With an abundance of factors that can disrupt operations, effective business continuity strategies are challenging…
Business continuity encompasses three core elements: resilience in how business functions and infrastructure are designed, recovery to restore systems that fail, and contingency to cope with incidents and disasters that occur.
Stuart Mills, regional director, ANZ, CenturyLink, said, “Organisations that don’t have a business continuity plan in place are at enormous risk of failure. The strategy they choose affects their downtime, which in turn impacts the bottom line and whether or not they remain in business.”
By carefully identifying and implementing a mix of existing internally-managed infrastructure and outsourced technology with the help of a managed hybrid IT provider, enterprises can develop a company-wide business continuity strategy. However, Mills draws attention six gaps which can appear in even the most sound business continuity measures:
1. What do service-level agreements (SLAs) really mean?
Many assume that if they have 99.999 percent uptime, they’re covered. But in reality, true uptime is more complicated. Let’s say business requires a 100 percent SLA for its data centre. It assembles a variety of point-only SLA providers that guarantee the five 9s (99.999 percent) of expected availability for the server that sits in the data centre. However, other infrastructure has a role to play: if the data centre has five 9s, but the IT backbone has four and the managed network routers and switches three, then the actual availability of an application called by a user is far less than the five 9s of the data centre.
2. Redundancy in the data centre
The fundamental challenge of business continuity is the unknown.
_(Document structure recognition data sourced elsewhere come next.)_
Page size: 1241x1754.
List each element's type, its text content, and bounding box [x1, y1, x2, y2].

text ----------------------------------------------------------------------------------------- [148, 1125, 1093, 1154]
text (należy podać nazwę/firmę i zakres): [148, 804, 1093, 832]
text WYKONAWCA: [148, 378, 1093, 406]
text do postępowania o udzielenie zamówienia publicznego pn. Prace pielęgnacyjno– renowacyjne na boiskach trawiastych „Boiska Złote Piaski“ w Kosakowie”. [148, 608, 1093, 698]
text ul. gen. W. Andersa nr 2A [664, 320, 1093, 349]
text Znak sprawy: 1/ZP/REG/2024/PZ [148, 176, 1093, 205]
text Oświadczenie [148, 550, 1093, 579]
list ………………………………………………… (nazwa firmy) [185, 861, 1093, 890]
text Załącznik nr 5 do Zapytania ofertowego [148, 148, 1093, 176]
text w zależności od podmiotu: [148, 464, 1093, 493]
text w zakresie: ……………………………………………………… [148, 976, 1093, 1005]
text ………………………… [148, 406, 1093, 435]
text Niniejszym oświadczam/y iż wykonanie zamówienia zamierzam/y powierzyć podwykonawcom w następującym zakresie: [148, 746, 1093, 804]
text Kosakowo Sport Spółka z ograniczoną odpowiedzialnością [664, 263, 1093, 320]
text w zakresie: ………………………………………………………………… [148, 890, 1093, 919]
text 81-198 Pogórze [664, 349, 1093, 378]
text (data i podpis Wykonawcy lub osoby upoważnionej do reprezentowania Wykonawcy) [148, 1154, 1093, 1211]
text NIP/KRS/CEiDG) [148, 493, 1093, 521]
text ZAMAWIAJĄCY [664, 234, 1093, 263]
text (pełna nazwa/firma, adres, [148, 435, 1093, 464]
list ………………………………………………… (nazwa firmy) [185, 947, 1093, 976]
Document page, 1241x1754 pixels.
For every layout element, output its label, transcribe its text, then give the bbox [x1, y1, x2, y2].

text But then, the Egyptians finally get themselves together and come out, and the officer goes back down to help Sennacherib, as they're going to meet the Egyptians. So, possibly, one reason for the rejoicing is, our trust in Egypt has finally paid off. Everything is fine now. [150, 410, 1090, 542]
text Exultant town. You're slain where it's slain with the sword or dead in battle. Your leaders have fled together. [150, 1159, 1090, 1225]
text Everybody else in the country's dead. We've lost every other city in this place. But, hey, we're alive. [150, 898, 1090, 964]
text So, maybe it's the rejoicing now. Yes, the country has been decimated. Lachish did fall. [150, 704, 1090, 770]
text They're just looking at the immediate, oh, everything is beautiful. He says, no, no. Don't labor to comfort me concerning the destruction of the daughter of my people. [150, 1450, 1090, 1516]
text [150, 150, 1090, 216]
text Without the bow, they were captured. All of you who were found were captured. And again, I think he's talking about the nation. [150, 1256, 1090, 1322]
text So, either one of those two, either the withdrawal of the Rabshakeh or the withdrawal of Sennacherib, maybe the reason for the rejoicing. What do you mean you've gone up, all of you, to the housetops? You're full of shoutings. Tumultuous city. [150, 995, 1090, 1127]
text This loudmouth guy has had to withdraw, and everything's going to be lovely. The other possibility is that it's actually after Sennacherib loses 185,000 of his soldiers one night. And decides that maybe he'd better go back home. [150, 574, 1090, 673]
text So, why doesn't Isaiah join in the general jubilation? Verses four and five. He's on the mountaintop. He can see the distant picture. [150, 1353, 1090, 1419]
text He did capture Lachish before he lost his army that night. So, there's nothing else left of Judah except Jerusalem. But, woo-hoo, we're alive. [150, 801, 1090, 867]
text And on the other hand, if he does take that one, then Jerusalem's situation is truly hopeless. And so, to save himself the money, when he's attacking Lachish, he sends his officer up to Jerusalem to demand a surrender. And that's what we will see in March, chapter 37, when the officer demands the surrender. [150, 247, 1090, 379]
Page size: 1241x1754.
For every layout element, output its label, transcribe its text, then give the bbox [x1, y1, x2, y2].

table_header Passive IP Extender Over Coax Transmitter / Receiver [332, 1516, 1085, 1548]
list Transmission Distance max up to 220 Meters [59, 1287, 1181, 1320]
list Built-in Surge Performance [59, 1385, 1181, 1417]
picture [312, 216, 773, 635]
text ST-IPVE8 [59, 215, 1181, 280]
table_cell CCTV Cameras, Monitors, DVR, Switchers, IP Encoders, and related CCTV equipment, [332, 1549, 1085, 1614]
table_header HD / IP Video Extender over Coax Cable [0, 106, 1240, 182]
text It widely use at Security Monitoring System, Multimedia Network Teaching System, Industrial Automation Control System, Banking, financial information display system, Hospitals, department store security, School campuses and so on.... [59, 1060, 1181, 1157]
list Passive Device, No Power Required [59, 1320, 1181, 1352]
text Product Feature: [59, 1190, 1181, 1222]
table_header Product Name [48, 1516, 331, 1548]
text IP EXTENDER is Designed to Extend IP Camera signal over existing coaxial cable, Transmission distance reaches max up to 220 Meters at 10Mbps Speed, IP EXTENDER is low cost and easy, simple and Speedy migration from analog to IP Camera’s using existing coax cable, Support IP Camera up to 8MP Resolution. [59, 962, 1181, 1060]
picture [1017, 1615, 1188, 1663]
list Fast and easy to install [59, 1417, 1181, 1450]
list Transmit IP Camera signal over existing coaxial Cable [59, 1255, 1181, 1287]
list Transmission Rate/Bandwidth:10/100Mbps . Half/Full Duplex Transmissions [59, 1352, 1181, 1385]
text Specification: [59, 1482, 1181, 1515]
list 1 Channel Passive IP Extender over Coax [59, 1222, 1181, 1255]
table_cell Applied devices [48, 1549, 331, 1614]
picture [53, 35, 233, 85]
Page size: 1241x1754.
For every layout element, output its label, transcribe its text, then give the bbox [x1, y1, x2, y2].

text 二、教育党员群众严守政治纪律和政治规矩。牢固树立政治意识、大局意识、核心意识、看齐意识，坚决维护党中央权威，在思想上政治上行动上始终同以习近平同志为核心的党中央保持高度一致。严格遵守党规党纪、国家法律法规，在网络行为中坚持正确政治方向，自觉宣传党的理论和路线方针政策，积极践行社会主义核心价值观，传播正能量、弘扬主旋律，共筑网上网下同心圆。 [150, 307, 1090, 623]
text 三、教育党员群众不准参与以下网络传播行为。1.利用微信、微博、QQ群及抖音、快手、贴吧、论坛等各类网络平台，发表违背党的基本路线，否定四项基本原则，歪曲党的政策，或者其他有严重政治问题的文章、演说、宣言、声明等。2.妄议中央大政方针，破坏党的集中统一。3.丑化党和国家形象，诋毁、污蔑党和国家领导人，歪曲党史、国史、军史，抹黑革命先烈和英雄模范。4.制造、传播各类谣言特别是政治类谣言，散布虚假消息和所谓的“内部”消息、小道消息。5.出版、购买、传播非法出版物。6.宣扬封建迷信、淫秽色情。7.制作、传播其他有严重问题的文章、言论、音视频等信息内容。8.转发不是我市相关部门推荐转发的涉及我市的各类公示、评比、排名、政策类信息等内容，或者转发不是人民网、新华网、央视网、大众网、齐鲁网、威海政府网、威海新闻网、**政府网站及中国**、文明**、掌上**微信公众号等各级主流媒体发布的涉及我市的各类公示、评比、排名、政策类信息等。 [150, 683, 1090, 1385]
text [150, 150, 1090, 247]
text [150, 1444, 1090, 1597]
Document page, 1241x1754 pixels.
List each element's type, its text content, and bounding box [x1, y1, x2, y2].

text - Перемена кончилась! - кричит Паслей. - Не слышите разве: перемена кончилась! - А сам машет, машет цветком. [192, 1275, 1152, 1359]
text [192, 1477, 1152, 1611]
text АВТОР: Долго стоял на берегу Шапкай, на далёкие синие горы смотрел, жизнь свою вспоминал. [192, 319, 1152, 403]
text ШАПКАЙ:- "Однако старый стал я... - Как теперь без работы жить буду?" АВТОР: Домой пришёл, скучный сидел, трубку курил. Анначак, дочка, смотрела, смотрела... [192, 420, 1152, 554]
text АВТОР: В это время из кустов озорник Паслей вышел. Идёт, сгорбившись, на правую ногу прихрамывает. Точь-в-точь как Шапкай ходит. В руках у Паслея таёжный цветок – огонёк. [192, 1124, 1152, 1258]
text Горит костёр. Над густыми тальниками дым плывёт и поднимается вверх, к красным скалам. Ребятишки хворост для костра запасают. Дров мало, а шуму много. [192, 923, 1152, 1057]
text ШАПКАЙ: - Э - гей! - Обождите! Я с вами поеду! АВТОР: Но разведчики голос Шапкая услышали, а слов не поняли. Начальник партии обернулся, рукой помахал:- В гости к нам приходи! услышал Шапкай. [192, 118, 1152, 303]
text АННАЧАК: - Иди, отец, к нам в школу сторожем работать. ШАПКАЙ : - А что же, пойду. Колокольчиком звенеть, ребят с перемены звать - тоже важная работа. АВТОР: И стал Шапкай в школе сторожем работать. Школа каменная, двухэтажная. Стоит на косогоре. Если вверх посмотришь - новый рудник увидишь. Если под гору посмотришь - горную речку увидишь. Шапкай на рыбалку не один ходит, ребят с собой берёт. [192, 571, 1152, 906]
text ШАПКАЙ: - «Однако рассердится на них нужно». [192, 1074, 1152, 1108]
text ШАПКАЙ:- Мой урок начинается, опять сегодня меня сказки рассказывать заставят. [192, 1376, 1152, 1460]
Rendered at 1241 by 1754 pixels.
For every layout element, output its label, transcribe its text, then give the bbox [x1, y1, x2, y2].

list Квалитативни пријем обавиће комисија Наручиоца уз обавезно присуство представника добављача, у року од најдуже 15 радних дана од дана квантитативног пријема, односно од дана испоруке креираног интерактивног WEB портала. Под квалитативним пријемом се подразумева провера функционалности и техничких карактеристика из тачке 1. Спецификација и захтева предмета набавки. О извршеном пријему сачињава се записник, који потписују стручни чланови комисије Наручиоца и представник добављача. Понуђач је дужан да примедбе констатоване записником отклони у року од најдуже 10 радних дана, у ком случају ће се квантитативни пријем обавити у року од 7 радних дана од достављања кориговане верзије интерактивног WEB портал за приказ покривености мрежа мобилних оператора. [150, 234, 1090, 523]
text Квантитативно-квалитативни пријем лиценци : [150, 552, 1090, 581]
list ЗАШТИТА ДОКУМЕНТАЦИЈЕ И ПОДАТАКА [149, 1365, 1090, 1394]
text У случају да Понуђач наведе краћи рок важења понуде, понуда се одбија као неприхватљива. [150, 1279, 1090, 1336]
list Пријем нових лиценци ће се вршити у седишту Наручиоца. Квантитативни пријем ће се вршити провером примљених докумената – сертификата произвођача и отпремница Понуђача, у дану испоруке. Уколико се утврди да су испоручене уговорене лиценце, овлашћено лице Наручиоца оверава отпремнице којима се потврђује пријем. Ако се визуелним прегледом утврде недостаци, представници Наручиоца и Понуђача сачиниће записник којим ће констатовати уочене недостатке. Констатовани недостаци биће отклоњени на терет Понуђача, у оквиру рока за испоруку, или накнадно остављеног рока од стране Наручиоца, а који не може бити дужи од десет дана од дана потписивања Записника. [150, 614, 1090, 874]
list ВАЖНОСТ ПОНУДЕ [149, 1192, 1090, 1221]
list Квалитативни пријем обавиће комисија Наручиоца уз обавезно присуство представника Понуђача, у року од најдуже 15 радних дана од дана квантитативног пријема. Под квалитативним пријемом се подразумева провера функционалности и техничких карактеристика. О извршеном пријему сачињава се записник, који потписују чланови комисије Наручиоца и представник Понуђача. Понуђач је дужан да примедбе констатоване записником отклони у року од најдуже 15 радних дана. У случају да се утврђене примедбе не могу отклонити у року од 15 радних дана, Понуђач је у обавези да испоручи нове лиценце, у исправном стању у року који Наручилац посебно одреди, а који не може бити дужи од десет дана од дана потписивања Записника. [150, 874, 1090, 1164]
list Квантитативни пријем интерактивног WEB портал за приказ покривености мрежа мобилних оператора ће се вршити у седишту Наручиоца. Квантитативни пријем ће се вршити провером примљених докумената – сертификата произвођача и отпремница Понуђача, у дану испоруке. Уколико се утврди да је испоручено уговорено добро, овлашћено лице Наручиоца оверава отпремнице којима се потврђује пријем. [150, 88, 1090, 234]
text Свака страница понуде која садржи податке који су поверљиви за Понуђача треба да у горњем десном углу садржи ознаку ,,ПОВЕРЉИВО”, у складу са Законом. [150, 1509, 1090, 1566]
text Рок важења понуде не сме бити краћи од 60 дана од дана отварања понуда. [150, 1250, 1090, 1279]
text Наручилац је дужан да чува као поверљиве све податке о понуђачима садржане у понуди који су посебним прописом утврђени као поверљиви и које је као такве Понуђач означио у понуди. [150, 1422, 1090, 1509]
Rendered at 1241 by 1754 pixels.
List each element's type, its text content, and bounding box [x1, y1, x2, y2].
It’s not possible to anticipate all risks. What can be done is hard thought into the planning behind infrastructure. First, where is the data centre? It should be outside of areas prone to natural disaster. Next, establish the right level of redundancy. The natural thinking is ‘the more, the better’. But too many data centres lead to data centre sprawl, which can itself present a risk to business continuity.
3. Refreshing and testing
Business continuity isn’t just about putting a plan in place; it’s also about making sure it meets the organisational needs over time. Business continuity is a continual process which requires continual validation.
4. Vendor assessments
Conducting third-party vendor evaluations is a critical component of validating a business continuity plan. Conduct regular audits and pay special attention to the business continuity plans of Software-as-a-Service (SaaS) and cloud providers. If they’re running operations in a data centre that don’t conform to standards, you’re shouldering the risk.
5. Balancing cost
It can be hard to make a case for business continuity because the only real way to measure return on investment is after systems have gone down. Everyone says they want the five 9s, but the reality is that it’s expensive. Not every workload is absolutely mission-critical, so look for a business continuity strategy which balances cost and risk.
6. Human error
People make mistakes. A highly resilient data centre which lacks appropriate operating procedures might not meet resiliency requirements. Always verify that vendors follow correct procedures. Actively seek out service providers with a demonstrated commitment to quality, which can be shown through certification through organisations like the Uptime Institute, Six Sigma and ISO.
True business resiliency isn’t just about data centres. It also has to do with making sure data isn’t compromised. Employees often open the doors wide to data breach, whether it’s a malicious act or because organisations either don’t have security policies in place or don’t enforce them.